Just now, i just read one of my net friend's blog.
She lost her dog....again.
From her blog, it's not hard to feel how sad she is...it make me think about my dog.
Lucky, came to my house since 15Th of November in 1998.
It was fate, for his arrival to our family.
There was a theif tried to break into my house.
my dad worry about our safety.
He decided to feed a dog to guard my house.
We planned to buy a dog,
a Dobberman.
Of course, it's expensive.
My mum didn't hope we spend money on a dog,
so, she brought us (my sisters and me),
to one broken house( which located in front of my mum shop)
to choose one puppy.
three of us,
fell in love at the first sight of lucky,
(lucky look exactly like the dog in previous blog i posted)
we were young,
when lucky came to our family.
my dad and mum also had their own job,
seldom at home before 6pm.
Lucky,
became our best target to play with.
We would secretly let him came into our house
when there were lightings and thunders.
(he scared of thunder, but my dad din allow him came into house)
When he was one year old,
he became naughty.
He dug holes in my dad's favourite garden
(my dad spent lots of time to decorate the garden)
He bite my mum's towels
(which gonna used for my mum's saloon)
My dad and mum were so angry,
wanted to send him away.
We can't stop them,
though we felt sad cause he is our first pet
I hid behind the curtain,
when the vet drove his truck to our house.
I hid behind the curtain,
when i saw lucky locked in his own cage
(my dad built it himself with steel frames and bars)
and moved by dad and the vet onto the truck.
I hid behind the curtain,
when i saw lucky barking with sad tone.
I hid behind the curtian,
when i saw my dad asked the vet helped him
to move the cage back to its original position.
I hid behind the curtain,
when i saw my dad
finally decided to give a last chance to lucky to stay with us.

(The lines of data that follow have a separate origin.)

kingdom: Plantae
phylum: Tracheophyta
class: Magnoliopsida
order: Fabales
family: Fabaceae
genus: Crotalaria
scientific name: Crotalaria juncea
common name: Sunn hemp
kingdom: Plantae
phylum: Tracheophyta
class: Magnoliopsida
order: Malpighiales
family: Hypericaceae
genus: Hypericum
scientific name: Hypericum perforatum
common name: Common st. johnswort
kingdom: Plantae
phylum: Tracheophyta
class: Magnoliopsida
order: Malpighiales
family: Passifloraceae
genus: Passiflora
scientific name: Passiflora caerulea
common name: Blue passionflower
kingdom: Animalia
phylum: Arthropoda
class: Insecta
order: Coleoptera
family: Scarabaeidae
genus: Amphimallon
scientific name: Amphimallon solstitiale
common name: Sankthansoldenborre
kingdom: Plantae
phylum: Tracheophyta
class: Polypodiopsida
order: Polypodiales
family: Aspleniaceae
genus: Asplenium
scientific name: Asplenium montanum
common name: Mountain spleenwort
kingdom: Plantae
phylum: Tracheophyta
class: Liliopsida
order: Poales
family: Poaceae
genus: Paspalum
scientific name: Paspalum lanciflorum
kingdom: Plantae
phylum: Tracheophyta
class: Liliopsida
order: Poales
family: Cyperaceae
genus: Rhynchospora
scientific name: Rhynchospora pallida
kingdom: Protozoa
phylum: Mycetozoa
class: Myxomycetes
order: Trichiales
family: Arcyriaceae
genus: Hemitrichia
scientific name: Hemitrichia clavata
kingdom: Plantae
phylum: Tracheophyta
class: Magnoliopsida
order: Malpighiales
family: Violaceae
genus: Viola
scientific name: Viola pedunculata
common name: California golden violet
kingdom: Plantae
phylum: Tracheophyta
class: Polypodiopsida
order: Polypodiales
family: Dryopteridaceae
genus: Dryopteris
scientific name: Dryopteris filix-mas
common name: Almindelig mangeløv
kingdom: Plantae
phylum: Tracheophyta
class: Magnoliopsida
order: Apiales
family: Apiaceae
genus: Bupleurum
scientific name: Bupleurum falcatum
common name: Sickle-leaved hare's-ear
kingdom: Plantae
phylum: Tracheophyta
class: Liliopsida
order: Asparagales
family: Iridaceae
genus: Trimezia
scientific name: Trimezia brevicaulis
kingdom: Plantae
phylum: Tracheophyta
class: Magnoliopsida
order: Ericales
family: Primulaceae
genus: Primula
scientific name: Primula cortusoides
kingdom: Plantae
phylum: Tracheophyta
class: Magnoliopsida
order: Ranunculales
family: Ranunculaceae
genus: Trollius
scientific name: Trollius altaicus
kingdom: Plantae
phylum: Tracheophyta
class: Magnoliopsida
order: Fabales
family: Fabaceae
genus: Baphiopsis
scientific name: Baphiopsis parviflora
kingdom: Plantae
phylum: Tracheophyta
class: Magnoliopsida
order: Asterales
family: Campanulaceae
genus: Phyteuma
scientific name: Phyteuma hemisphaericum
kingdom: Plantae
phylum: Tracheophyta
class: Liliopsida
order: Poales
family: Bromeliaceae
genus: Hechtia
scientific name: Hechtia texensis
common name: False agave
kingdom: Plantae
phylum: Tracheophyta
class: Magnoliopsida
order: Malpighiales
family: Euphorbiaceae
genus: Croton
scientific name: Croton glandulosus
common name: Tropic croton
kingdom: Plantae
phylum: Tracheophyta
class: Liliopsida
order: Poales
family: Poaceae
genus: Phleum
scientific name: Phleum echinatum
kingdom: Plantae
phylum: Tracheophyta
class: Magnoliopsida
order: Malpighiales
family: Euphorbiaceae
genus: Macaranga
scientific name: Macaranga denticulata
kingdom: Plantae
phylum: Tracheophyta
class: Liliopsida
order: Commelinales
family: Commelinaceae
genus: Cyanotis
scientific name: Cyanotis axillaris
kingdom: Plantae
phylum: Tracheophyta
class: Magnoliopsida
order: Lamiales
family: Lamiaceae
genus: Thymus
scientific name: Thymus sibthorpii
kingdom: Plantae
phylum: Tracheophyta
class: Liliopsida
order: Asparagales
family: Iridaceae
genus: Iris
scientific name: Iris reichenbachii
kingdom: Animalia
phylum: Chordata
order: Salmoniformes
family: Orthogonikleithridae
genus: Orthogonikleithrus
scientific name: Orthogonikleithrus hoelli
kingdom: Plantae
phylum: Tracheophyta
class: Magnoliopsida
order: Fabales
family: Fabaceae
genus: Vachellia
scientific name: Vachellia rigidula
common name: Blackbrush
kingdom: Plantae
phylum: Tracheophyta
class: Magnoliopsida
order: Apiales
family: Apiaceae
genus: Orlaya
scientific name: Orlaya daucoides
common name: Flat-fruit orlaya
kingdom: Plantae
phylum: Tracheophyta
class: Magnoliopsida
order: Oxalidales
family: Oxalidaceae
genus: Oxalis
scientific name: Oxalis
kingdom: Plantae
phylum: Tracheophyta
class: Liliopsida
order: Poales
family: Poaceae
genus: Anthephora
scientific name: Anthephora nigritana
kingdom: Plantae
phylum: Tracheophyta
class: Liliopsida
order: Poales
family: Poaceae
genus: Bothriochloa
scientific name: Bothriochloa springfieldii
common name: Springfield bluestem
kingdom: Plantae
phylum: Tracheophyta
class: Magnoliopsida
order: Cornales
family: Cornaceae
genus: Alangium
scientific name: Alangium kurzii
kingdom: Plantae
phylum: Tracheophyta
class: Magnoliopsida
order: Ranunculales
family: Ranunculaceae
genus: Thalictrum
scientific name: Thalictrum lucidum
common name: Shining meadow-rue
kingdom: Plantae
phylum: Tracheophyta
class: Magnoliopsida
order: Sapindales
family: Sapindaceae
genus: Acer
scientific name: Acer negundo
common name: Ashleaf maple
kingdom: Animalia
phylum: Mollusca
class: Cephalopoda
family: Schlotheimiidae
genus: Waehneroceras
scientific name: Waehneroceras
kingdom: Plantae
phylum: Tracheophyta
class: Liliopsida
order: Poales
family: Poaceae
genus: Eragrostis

lucky never dig holes or bite towels anymore....
but he bite birds, mice, etc...
haha...my cute dog.
he is a clever and handsome dog,
cause,
he will eat when i say: "eat"
he will go into the cage when i say: "go in!"
he will came to my side when i cried at the garden...
(usually because scolded by parents)
i din bluff, he really do so.
I always buy some dog can-food for him with my own pocket money,
(my dad never know even until now...haha)
I'm the one he likes the most,
( i think so)
cause he will hug my legs and licked my hands...sometimes face
(how he hug? with his two front legs lock my legs and lie on me..haha)
he never do this to other!
but sometimes he also bully me la,
such as, step on my slippers when i was walking,
make me almost fall down,
or hid my shoes behind trees.
I love him so much,
for every good memory he gave.
I remember last year,
dunno when was it.
i came back to my hometown from kl.
before i went back to my house.
my younger sister asked me to be prepare.
"you better prepare, cause u gonna see something make u sad"
i replied:" pls dun tell me lucky died edi!"
my mum:"no la....but..."
my dad:" you dunno mei? lucky have cancer on his ears...
he just came back from a surgery,
the vet help him remove the tumours.
now he deaf edi! vet said he can't listen anymore.
so, he might can't listen to u anymore"
I replied:"yea..right...u think i'll believe you all?
u always fool me!" (laugh-ing)
the car arrived my house when i said this.
i rush down,
waited lucky rush towards me as usual.
he din!
he walked slowly towards me...with shaking steps...
i notice fur nearby his ears shave-off.
He tried to hug me (locked my legs and licked me)
but when he tried to jump,
he can't!
my tears fell like hell....
cause i can't stand he can hear me anymore....
he looked so ill....
my tears fell like hell when i heard
"haha...i told u all edi la, yann sure cry!"
my sister laughed when she said this.
"aiyo, why you cry? we cheated u only, lucky just have little tumour on ears,
removed edi...not cancer...he still can hear! just that he took some narcotic..
so can't walk and jump well."
my tears still falling when i scolded them.
I love my dog very much.
He is ten years old now....
days passed by...
i know i'm losing him.....
he not active like last year anymore...
i know i'm losing him.....
i can't imagine if he leave me....
i pray,
lord, please let me be around him when u want to take him back.
at least let me comb his fur for the last time before he leave,
at least let me say good bye to him,
lord, i pray, please dun let me received call that he leave us when i'm in kl.
at least let me close to him again for the last time.
lord, i pray, at least dun take him back before i graduate.
i pray and ask in the name of your precious son, jesus christ. amen.
P/s: the first picture was took before surgery, the bottom two were after.
that stupid vet accidently cut his ear's soft bone,
now lucky left ear can't stand like last time.